O QUE ESPERAR AGORA?


                Muito difícil saber. Lula, condenado e preso, se concorre ganharia com folga, talvez até mesmo no primeiro turno. No segundo turno, ele ganharia disparado. O que dizer do nosso País numa situação como essa? Em segundo lugar, vem o Bolsonaro.  Em março de 2016 escrevi:

“    O meu maior receio é alguém sem qualquer preparo técnico, com clara tendência fascista como um Bolsonaro da vida, ganhe relevância maior do que merece, ao ponto de ser cogitado como um presidenciável com chances de ganhar. Espero que a maioria dos brasileiros, os que foram às ruas incluso, não queiram esse retrocesso institucional, pois além de um sujeito como ele não ter qualquer resposta para perguntas como gastos públicos, previdência, etc, ele ainda aprofunda receios, medos e preconceitos que realmente o Brasil não precisa"

                Eu nunca imaginei que o Bolsonaro tivesse chance de ganhar a presidência. O meu maior temor é que ele virasse uma força importante, e isso ele realmente virou, pois possui 20% das intenções de voto muito bem asseguradas. Para a esmagadora maioria desses 20%, tanto faz se ele recebeu auxílio-moradia  por vários anos(que ele mesmo diz ser imoral, o que é uma contradição clara e evidente no discurso fácil moralista dele), se ele é político há quase três décadas (mesmo com o discurso de renovação da política) ou se ele compara um negro a um porco, e depois diz que foi apenas uma brincadeira de mau gosto. Nada do que ele fizer ou disser vai mexer muito nessa margem consolidada dele. É como o cântico no discurso “guerra total”: “O Fuher lidera, nós seguimos” (“O Mito lidera, nós seguimos”).

                Essa é uma faceta de nossa sociedade, e é muito mais inteligente tentar entender porque tantas pessoas podem se deixar enganar por um sujeito tão despreparado, do que brigar com a realidade.  Eu acredito que Bolsonaro não tenha chances significativas no segundo turno, como sempre acreditei desde 2016, e as pesquisas demonstram que esse é o cenário mais provável. O que me assusta é que há mais de dois anos, já escrevia sobre o despreparo dele em lidar com questões simples que qualquer presidenciável sério deveria saber. 

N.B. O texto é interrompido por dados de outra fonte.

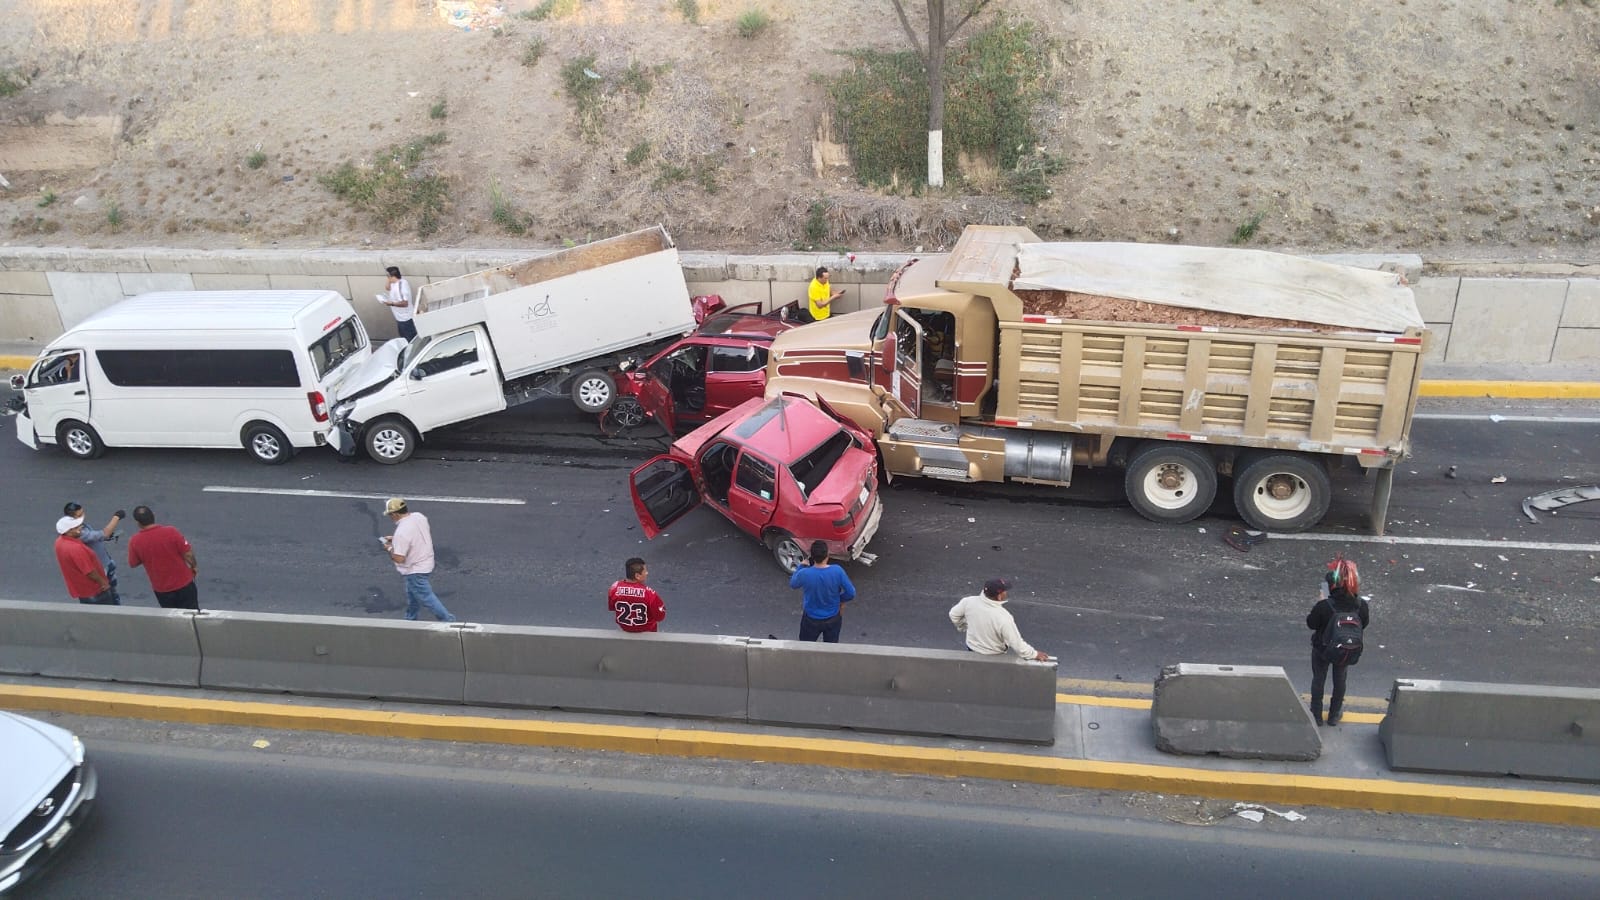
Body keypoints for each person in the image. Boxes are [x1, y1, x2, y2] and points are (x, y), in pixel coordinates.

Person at [1306, 557, 1371, 726]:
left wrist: (1320, 602)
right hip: (1345, 649)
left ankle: (1316, 714)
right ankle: (1334, 715)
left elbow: (1311, 624)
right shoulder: (1361, 605)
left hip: (1322, 648)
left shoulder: (1325, 605)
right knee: (1340, 679)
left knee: (1319, 679)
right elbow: (1364, 624)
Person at [381, 498, 457, 622]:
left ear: (395, 514)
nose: (390, 517)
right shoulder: (419, 517)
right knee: (412, 594)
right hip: (426, 561)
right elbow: (413, 536)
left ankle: (447, 620)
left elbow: (399, 558)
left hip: (415, 570)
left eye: (390, 515)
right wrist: (395, 539)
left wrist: (389, 548)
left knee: (426, 597)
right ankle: (410, 618)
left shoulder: (401, 532)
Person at [948, 577, 1052, 662]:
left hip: (972, 648)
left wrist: (963, 627)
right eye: (1004, 591)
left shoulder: (968, 602)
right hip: (994, 655)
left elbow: (953, 614)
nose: (1006, 593)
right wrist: (1034, 654)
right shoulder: (1003, 617)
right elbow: (1016, 643)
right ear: (999, 596)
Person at [126, 505, 201, 610]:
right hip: (184, 584)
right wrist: (194, 566)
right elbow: (188, 554)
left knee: (172, 617)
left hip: (162, 589)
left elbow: (133, 563)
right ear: (153, 516)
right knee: (192, 613)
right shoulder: (171, 531)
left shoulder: (134, 541)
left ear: (138, 523)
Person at [788, 540, 855, 642]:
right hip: (833, 617)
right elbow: (851, 593)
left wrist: (801, 566)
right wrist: (838, 600)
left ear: (812, 557)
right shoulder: (837, 571)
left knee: (806, 645)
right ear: (827, 555)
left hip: (811, 618)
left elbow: (793, 584)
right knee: (830, 647)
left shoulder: (805, 573)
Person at [64, 502, 126, 604]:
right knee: (109, 595)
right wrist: (117, 517)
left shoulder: (80, 526)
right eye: (79, 515)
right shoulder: (79, 533)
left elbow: (95, 537)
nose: (82, 517)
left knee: (113, 590)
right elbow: (105, 533)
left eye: (83, 513)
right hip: (101, 568)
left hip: (105, 562)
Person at [53, 515, 115, 605]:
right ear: (68, 531)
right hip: (95, 591)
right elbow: (89, 571)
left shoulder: (59, 542)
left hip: (82, 590)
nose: (81, 527)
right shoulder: (76, 549)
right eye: (76, 526)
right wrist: (103, 583)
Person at [607, 557, 666, 633]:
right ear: (637, 576)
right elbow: (660, 617)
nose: (647, 573)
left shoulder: (614, 588)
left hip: (625, 632)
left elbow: (612, 607)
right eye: (645, 571)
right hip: (647, 634)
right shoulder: (649, 593)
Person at [378, 265, 417, 341]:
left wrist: (391, 303)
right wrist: (389, 279)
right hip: (399, 317)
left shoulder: (401, 287)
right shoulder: (394, 282)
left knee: (410, 339)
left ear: (391, 276)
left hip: (405, 319)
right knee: (403, 337)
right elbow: (387, 288)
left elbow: (405, 303)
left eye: (388, 276)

                 Passou-se esse tempo todo, ele vem numa crescente desde então, e o cara ainda não conseguiu se preparar, nem que seja para enganar em respostas de 1-2 minutos, minimamente para perguntas que fujam de temas como “kit gay”, “política de gênero”, “porte de armas”, “e bandido bom é bandido morto”. É incrível. Qualquer pessoa em dois anos poderia ter se preparado minimamente.  

                O Brasil foi sendo empurrado pouco a pouco para essa posição paradoxal. Tenho a sensação de que a eleição de 2018 não irá apaziguar o país. Se o Bolsonaro eventualmente vencer, apesar de considerar difícil , o Brasil se tornará ingovernável mais do que já está. Se o Haddad vencer, é bem provável que o tumulto político e social continue e até mesmo se aprofunde.  A Marina talvez serviria para ser presidente, ou primeira-ministra, de países avançados como Dinamarca, Austrália, Nova Zelândia, e com a história de vida dela seria muito provável que ela se elegesse nesses países. Porém, creio que um governo com ela, com o sistema político atual, o Brasil também tenderia a aprofundar a ingovernabilidade, pela ausência total de apoio a ela.

                Os dois candidatos que talvez pudessem ter mais força e governabilidade seriam Ciro Gomes e principalmente Gerald Alckmin, mas não acredito que eles tenham forças para chegar ao segundo turno.  Portanto, o Brasil caminha para continuar com mais anos turbulentos pela frente do ponto de vista político e econômico.

                Terminando esse artigo, concluo orientando todos a fugirem de câmaras de eco ideológicas. A maneira mais fácil de fazer isso é saindo de redes sociais e procurando informações contrárias ao que você, prezado leitor, acreditar ser verdadeiro. Apenas assim a percepção da realidade é aumentada e a nossa capacidade de compreensão da mesma.
              
                     Abraço a todos.